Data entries
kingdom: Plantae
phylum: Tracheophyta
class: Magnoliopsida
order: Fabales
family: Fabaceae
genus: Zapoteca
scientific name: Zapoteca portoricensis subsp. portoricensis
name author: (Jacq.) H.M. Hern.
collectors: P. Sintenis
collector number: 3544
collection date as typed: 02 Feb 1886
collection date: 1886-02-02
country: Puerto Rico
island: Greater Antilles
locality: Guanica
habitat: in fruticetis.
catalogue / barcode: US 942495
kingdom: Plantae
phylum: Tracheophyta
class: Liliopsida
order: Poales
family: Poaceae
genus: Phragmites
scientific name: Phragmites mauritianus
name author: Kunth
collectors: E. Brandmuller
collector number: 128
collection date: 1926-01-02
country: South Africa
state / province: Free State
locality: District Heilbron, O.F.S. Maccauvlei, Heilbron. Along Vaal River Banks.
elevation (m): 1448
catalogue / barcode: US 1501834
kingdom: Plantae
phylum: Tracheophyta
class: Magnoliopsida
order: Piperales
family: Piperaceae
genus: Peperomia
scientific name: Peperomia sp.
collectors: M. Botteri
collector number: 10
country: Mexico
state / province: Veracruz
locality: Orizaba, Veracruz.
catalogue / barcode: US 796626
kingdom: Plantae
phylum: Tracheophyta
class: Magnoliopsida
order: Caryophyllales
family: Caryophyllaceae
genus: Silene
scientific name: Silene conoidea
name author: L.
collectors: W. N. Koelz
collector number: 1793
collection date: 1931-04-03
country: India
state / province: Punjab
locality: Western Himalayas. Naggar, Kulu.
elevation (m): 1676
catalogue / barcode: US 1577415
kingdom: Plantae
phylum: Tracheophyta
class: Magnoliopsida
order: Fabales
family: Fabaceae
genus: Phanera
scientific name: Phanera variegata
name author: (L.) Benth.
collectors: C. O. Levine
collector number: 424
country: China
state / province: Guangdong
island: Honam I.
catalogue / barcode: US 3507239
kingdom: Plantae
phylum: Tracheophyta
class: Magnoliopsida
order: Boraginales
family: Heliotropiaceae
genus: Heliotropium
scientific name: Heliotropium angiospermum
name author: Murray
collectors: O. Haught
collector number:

OBJECTIVE — Set down the lines of the rows above again without any change, from the line containing "country: Mexico" up to and including the line containing "state / province: Punjab".

CORRECT RESPONSE —
country: Mexico
state / province: Veracruz
locality: Orizaba, Veracruz.
catalogue / barcode: US 796626
kingdom: Plantae
phylum: Tracheophyta
class: Magnoliopsida
order: Caryophyllales
family: Caryophyllaceae
genus: Silene
scientific name: Silene conoidea
name author: L.
collectors: W. N. Koelz
collector number: 1793
collection date: 1931-04-03
country: India
state / province: Punjab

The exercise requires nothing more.